I realise that this was it. Even though it was small, at least I said what I wanted to. I hope it was just enough that maybe there'd be a chance we could talk again and try to move some more steps forward. Not knowing if I will even see her again pains me to say the least, but after everything, I have been given way more than I deserve and I need to be appreciative of that. My thoughts are instantly halted as I see her face lean quickly towards me. My automatic reaction would be to meet her lips with mine, and enjoy the taste of her mouth as we kiss passionately - the way we always did. Just the very thought of it sends my pulse raising. But as I hold my breath at her closeness, she tilts slightly and allows her cool lips to sting my cheek tenderly; before pulling away immediately. I let my breath out and blink my eyes rapidly, using every bit of strength I have not to pull her towards me and crush her to my chest.

“Thank you for the ride,” she says as she steps out of the vehicle and closes the door behind her. I buzz down the passenger window and take one last desperate glance toward her.

“Are you sure you don’t want me to come back and get you?”

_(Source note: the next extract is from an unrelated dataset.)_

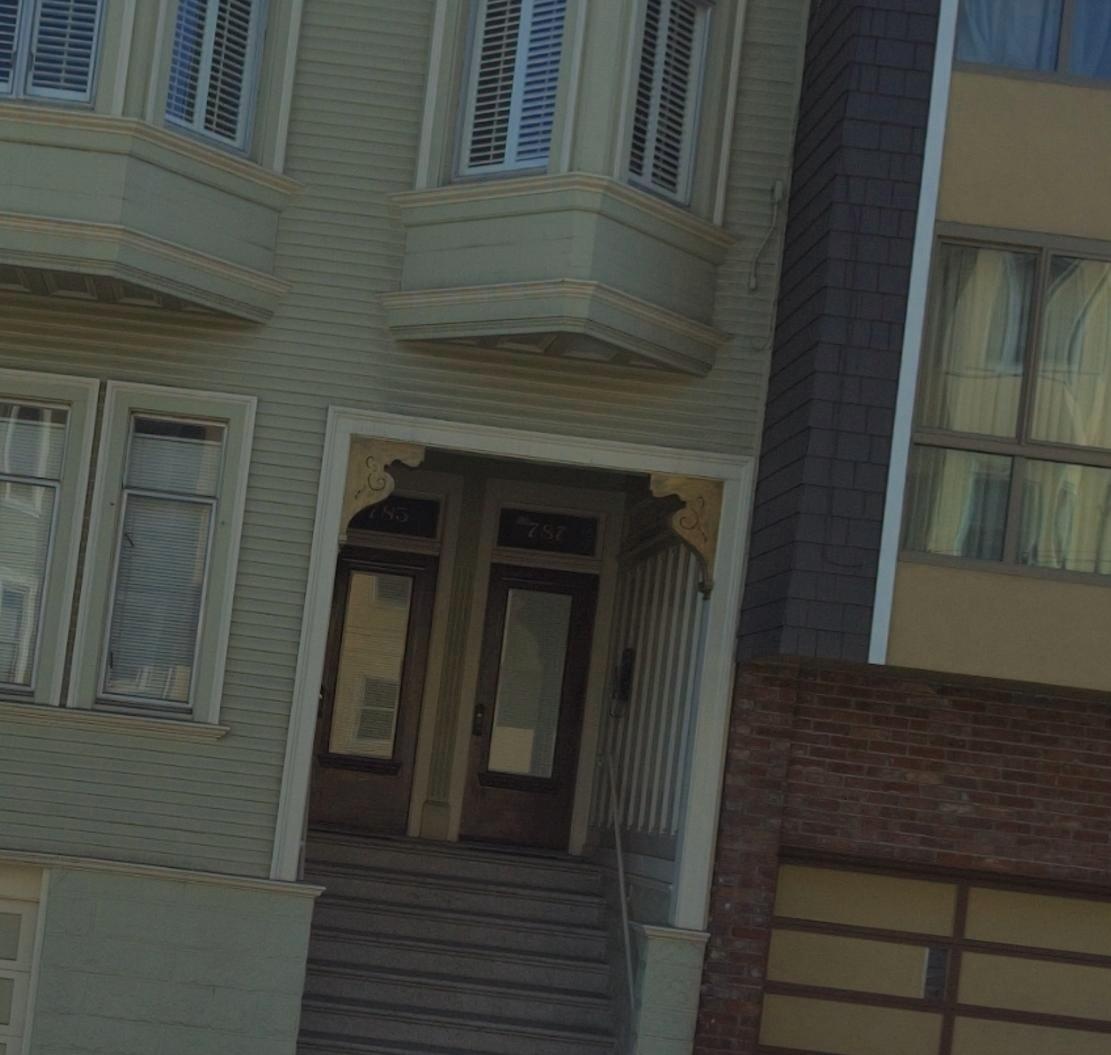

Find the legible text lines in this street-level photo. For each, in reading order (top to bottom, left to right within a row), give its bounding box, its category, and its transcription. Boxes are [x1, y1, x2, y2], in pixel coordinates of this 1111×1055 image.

[379, 502, 411, 524] StreetNumber: 83
[526, 520, 570, 543] StreetNumber: 787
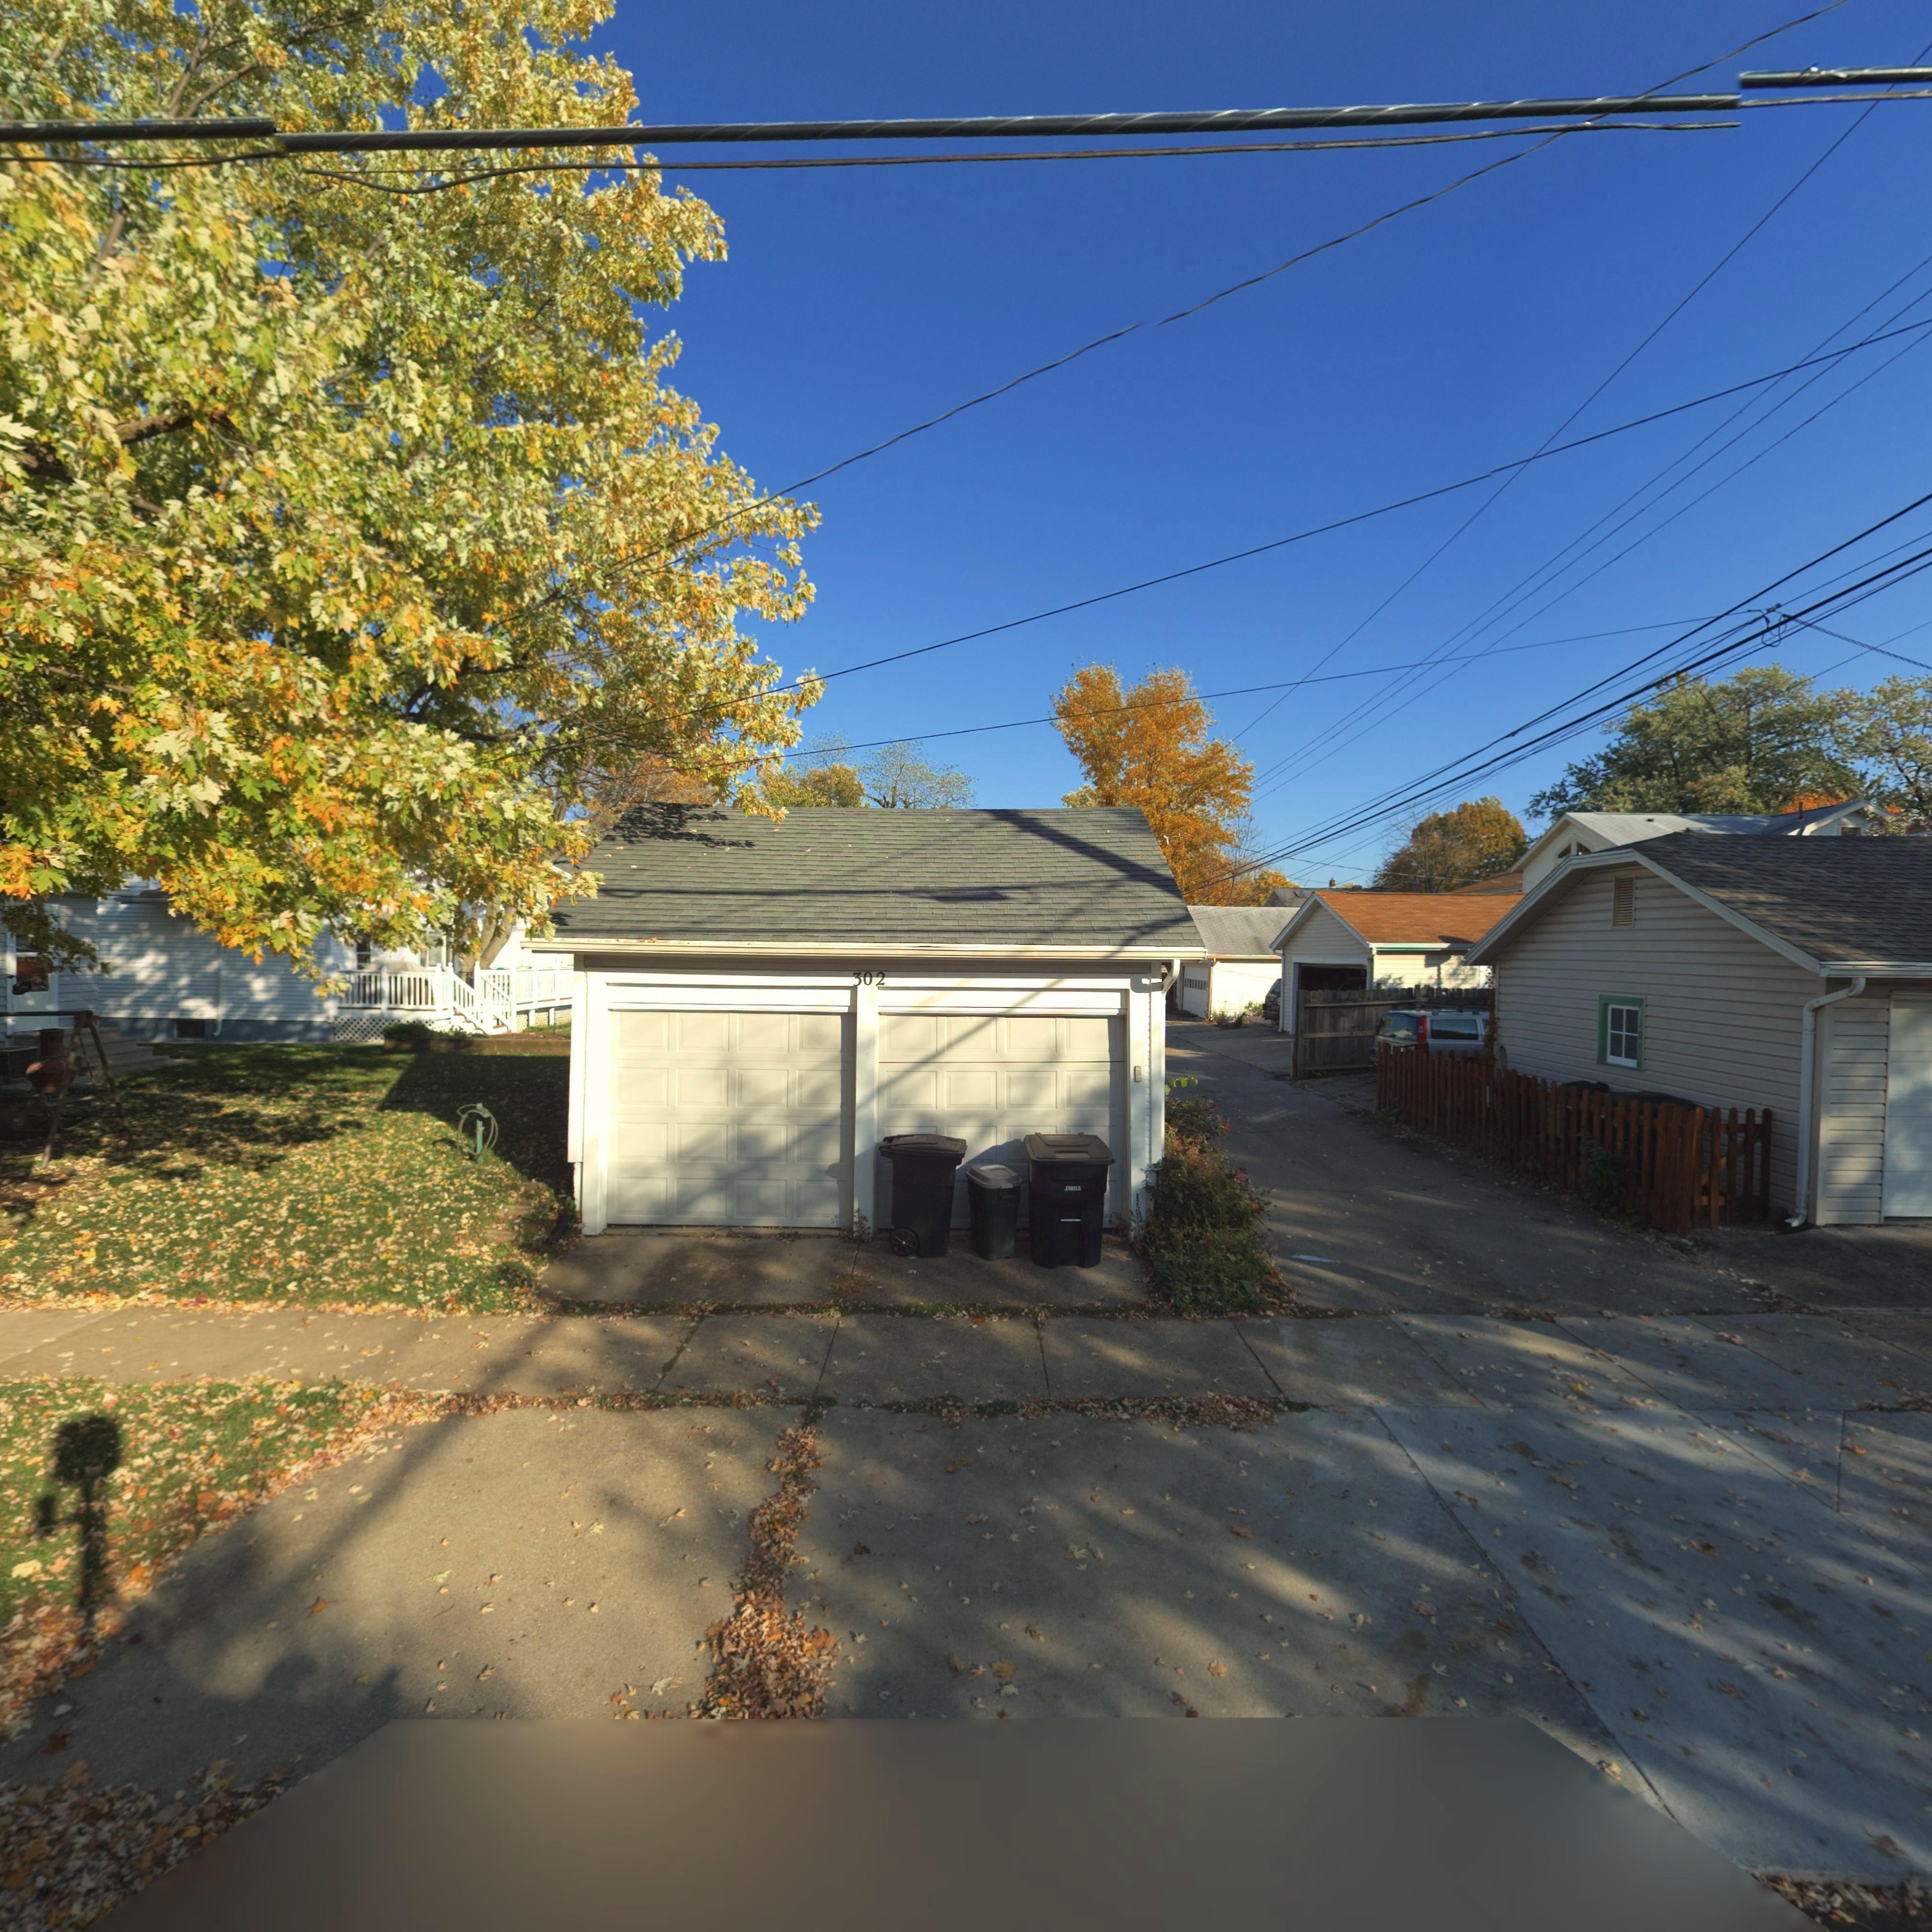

“I’m fine, I will call a taxi to take me to a hotel, thanks.”

I don't want to leave her here, but I know I have to go. There was nothing more I could right now other than leave her to sort this shit out. I sigh sorrowfully and head off down the street. Watching her fade away from me in the revision mirror until she is no longer in sight.

"Fuck!"

I bash my fists on the steering wheel and run one of my hands through my sweaty hair. I can't just leave her there with Rosie. I know how strong Penny is, but I can't leave her there to face more turmoil on her own.

"Fuck!"

I also realise I can't be in the same room as Rosie
and
Penny, as that would tear her even further apart. It's a no win situation. I abruptly yank on the steering wheel and turn around toward the terrace once more. Torturing myself on whether I should go back and wait for her, or whether I should just leave like she asked me to. Even as I see the white rendered walls to the terrace up ahead, whether or not I would actually stop; I had no idea what the fuck I was going to do.